What’s a Presbyterian?

In the mid 1500s, one of the most well known Protestant leaders in Europe was a man named John Calvin who lived in Geneva, Switzerland. Calvin understood that Jesus himself is the only head of the church, and Calvin noticed that in Bible stories about the early church, each congregation chose some people to be “elders” who were assigned the job of keeping the church faithful to the instructions that God has given us in the Bible. That practice of choosing elders is called the Presbyterian form of church organization, from the Greek word presbyteros, which simply means “elder.”

By 1560, a man named John Knox had traveled from Scotland to Switzerland to study under Calvin, and when he went home, he took the Presbyterian form of church organization with him. A hundred years later, when people from the British Isles started coming to the New World, the Presbyterian Church spread to America also. In the United States today, there’s nothing particularly Scottish about most Presbyterian churches. People of every race and national origin worship together as Presbyterians.

Where Does NorthChurch Fit In?

Within the Presbyterian tradition, there are quite a few different subdivisions, each one a little bit different.
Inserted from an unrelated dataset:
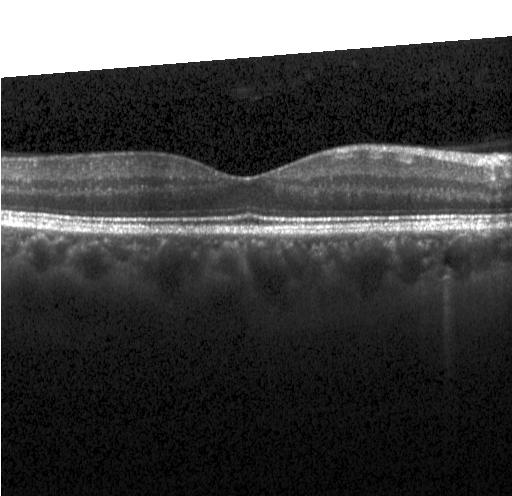

Impression: no choroidal neovascularization, diabetic macular edema, or drusen.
At North Church, we’re part of the biggest Presbyterian group in America — the one that’s known as the Presbyterian Church (USA). That group includes 11,000 congregations that are spread through all 50 states and Puerto Rico. Click here to read more about the Presbyterian Church (USA).


The Presbyterian Church (USA) sometimes deals with controversial issues in its national meetings, and one issue in particular keeps coming up: What should be the requirements for moral purity among our leaders? Naturally, that moral issue is the one that’s most likely to be written up in newspapers, usually in badly distorted reports. Frankly, we at NorthChurch haven’t always agreed with the decisions that have been made at the national level, but it’s important to understand that although the Presbyterian Church (USA) has eliminated some of its requirements for leaders, it hasn’t tried to force local congregations to change their own standards. So at NorthChurch, while we think these issues are serious, we don’t think we need to break fellowship with the denomination over them.